クエンティンの章が好き。特にキャディ関連。綺麗で儚い。 -
「あなたは妹を持ったことがありますか。」
カギは血縁?絆?この「妹」は必ずしも実際の妹である必要はないのだと思う。クエンティンの場合は実の妹だったというだけで。兄弟姉妹や、友人、子供といった自分の大切な人に恋人ができたとき、「奪られた」という気がしてしまうことは珍しいことではない。自分と相手の絆が他人という第三者の闖入によって断たれてしまうということへの不安。相手は本当にこんな他人を愛しているのか。自分との絆以上に?エゴだと気付いていても嫉妬は止められず二人の間から他人を締め出そうとする。クエンティンが近親相姦という虚言に至るにはこんな流れがあったのではないだろうか。自分がキリスト教徒じゃないせいもあるだろうけど、クエンティンのはちょっと過剰気味なだけで普通の兄妹愛のように思える。お前みたいなチャラチャラした野郎に俺の妹はやれん!妹溺愛お兄ちゃん。そんなに思い詰めるなよ〜、兄妹離れ、子離れ、親離れできない人間なんてこの世にいっぱいいるよ〜。アブサロムを読んだ時も思ったけど、クエンティン君繊細すぎる。途中から突然暗く落ち込んだ感じになったのは、ジューディスにキャディを重ねたから?とはいえ結局一線は超えなかったのだから、時間が経てば気持ちは落ち着いていったのではないかと思うのだけど。いったい何にそんなに囚われているの。下巻で明らかになるのだろうか? -
何の予備知識もなく読むと最初は戸惑うかもしれない。
思考の流れを文字に表わそうとするとこのようになるのかと驚嘆した。
ある風景を見ている時に頭の中では記憶がフラッシュバックするということはよくあることである。
一度全体を読み、必要であれば解説に目を通し、再読するのがよいかもしれない。 -
「アブサロム、アブサロム!」のクウェンティン君に惹かれ手に取ったものの……わーお……
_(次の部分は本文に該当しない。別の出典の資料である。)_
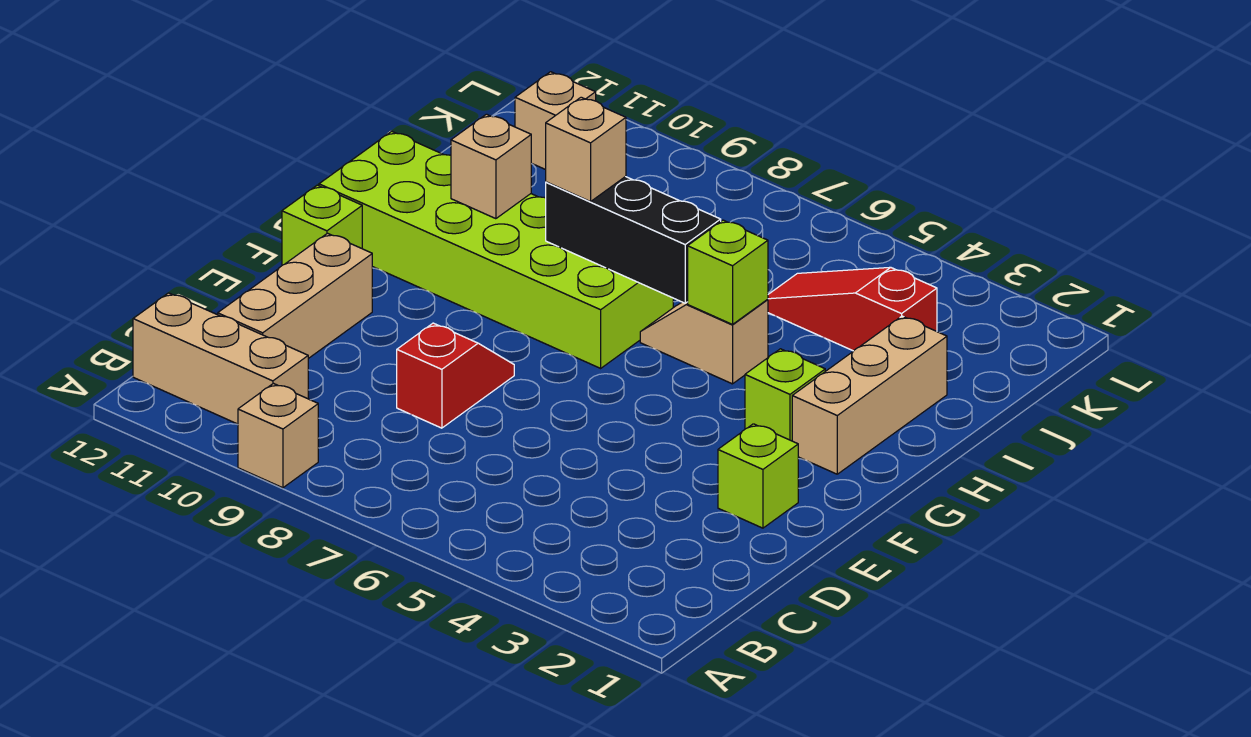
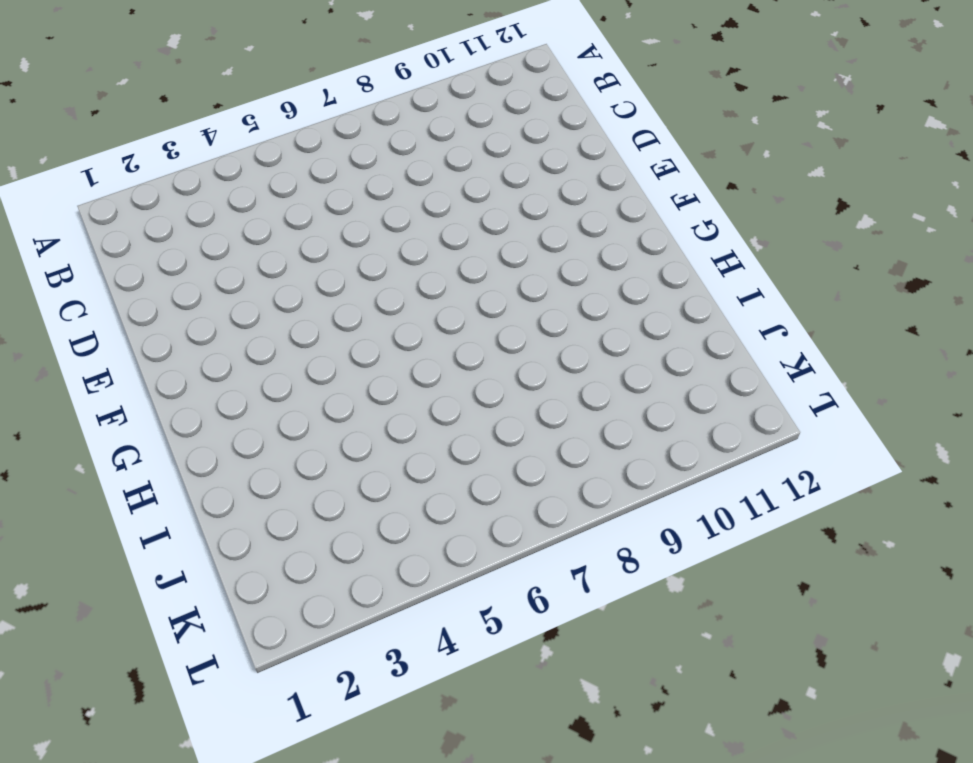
none -> tan brick A9 level 1
none -> tan brick B10:B12 level 1
none -> tan brick C11:E11 level 1

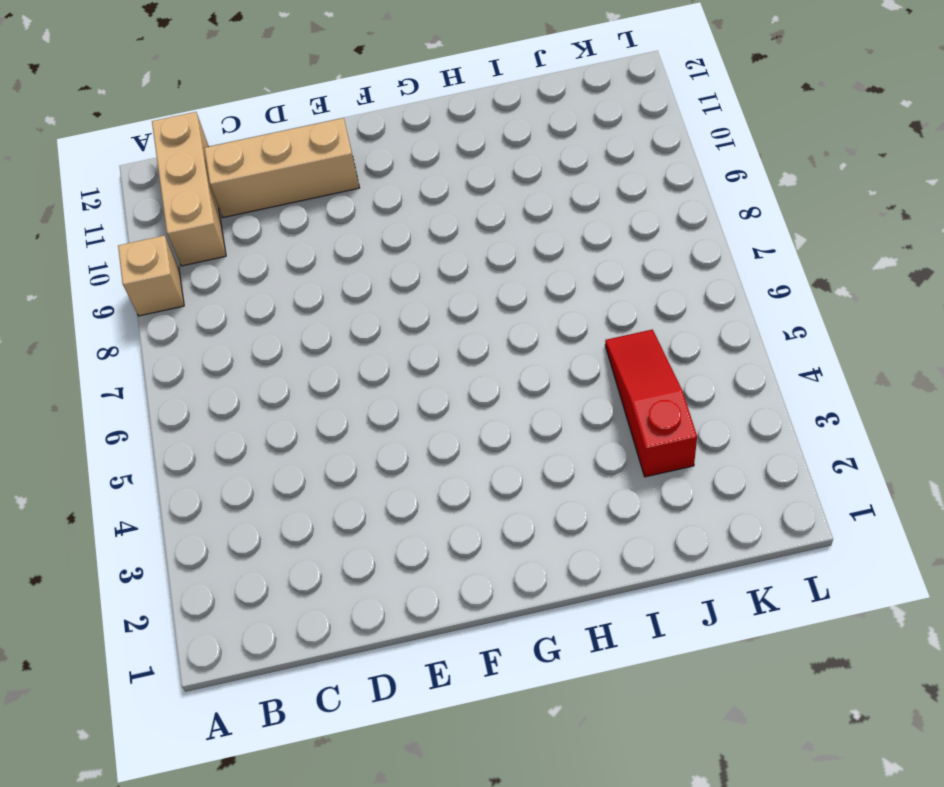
none -> red slope D8:E8 level 1 top D
none -> lime brick E2 level 1
none -> lime brick F12 level 1

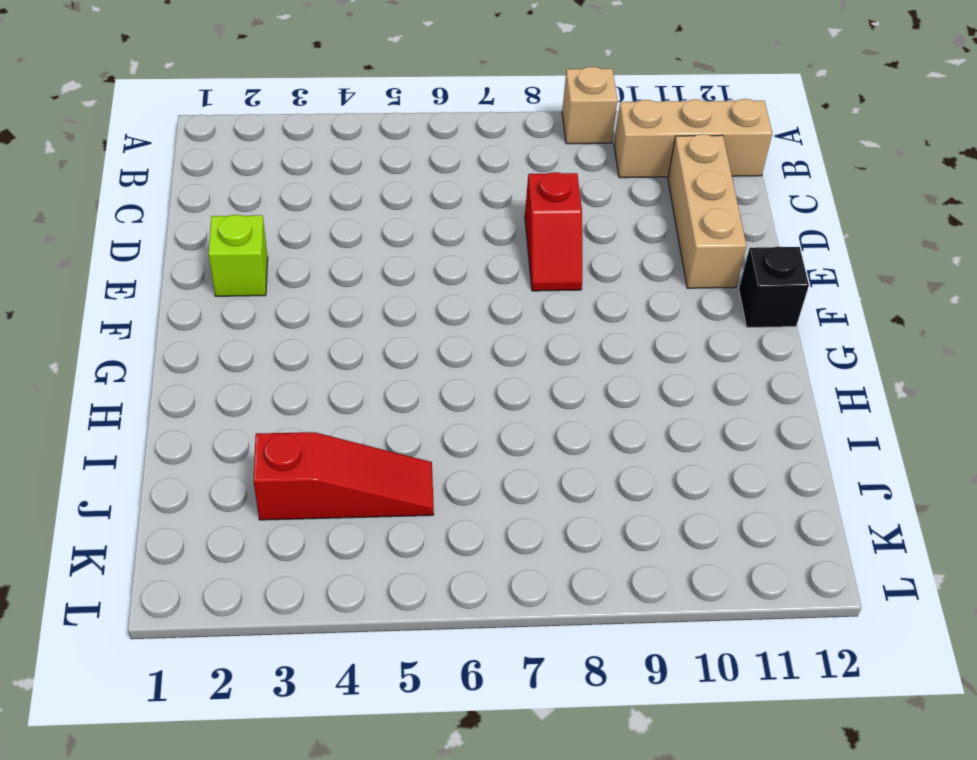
black brick F12 level 1 -> lime brick F12 level 1
none -> tan brick G2:I2 level 1
none -> lime brick G3 level 1
none -> lime brick G7:H12 level 1

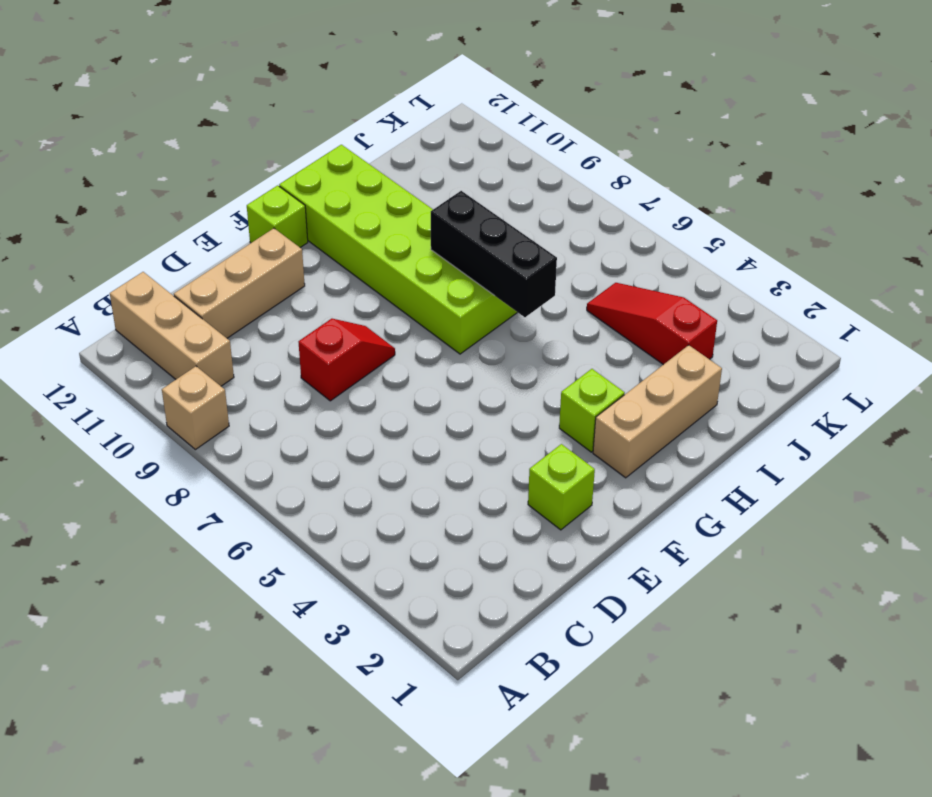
none -> tan slope H5:H6 level 1 top 5
none -> tan brick K11 level 1
none -> lime brick H5 level 2

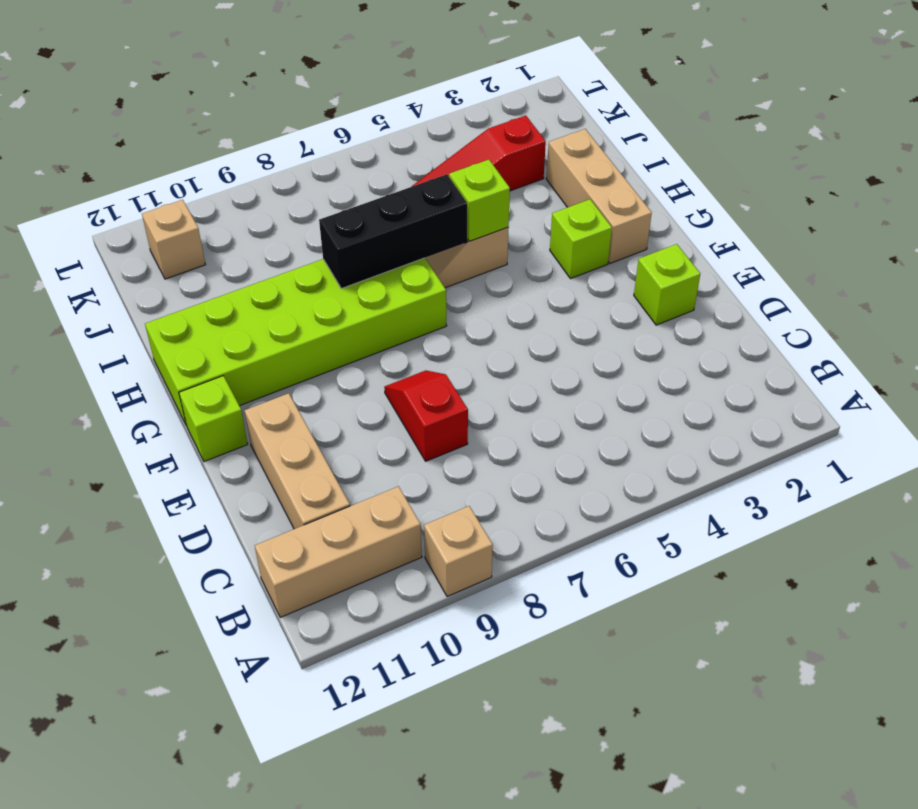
none -> tan brick H10 level 2
none -> tan brick H8 level 3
にしてもフォークナーやっぱすげぇ。アブサロムで体験した高い壁、不動の巨岩をこの作品でもびんびん感じた。五感フル稼働してやっと上下読了。シャンディ然り、灯台へ然り、この種の「読みにくさ」とはイコール「『心理的肉薄』に対して抱く軽い目眩」なのではないだろうか? -
これは大学の講義で勧められ。
まだ上巻しか読んでないが、本の描写のされ方故
全然意味がわかっていない。
現在下巻を読んでいる。物語に深みが出てくることを願う。
ただ、そうだな。上巻の、クエンティンの過ごした日々の描写は、好きだな。
色んな小さな描写が、「読み終わること」によって徐々に浮き彫りになってくる感じが、面白い。
1月30日。
下巻読了なり。下巻は読みやすかった。
家に暗い影を落とし、少しずつ一家の歯車を狂わせていったそもそもの原因など、求めるべきではないのかもしれない。
うちには、老いの進んだ祖父がいる。
孫娘の私のことを、既に嫁いだ娘だと思い込み、
「何でお前は母さんの夕飯の支度を手伝わないんだ」
「何で結婚もせずに家にいるんだ」
(残業で遅くなると)「女がそんな時間まで働くことあるか。どこほっつき歩いてたんだ」
と、しばしば戦前的価値観で頭ごなしに怒られることがある。
うまくいなせるときは、我慢できる。
でも、どうしようもなく耐えられなくなることが、たまにある。
そんなとき、一人部屋にこもり、やり場のない怒りを(なんせ向こうは分かっていない)、声にならないうめきをあげ泣く自分の無様な姿は
「響きと怒り」に似たものが、あるのかも知れない、と思う。
やり場のない鬱屈を抱え、人は生きていく。
自分とは違う鬱屈を抱えているがゆえに、見ようによってはまるで屈託のないように見える他人を羨みながら。
不幸自慢なんて、キリがない。そう、分かっていながらも
出口の見えない自分の環境に、時々息切れしそうになる。
お前はいいよな、くらい言いたくなる気持ちが、
私には痛いほど分かる。
分かりたくなんてないんだよ。ほんとは。
自分ばっかりなんて、そんなことあるわけないって、分かってるんだもん。
自分の矮小さと残酷さと、行き場のない閉塞感を、
思い知らされるこの現実。
私には、この困難の先に何が残る?
響きと怒りをひた隠し、私は今日も生きる。 -
『アブサロム、アブサロム!』以来久々のフォークナーだが、やはり彼は凄い。標準の字体とゴシック体を使い分け、ゴシック体の箇所は基本的に内面の描写に当てられているのだが、本作ではそれを意図的に脱臼させることによって時に内面の世界が現前化し、逆に現実が内面の世界の様に非現実化されている狂人の世界観を再現してしまっているのだ。一部では白痴のベンジー、二部では強烈なトラウマ体験を持つクウェンティンの視点によって記憶と現実が混濁した物語が紡がれていき、コンプソン家を襲った悲劇が徐々に輪郭を帯びていく。この勢いで下巻へ。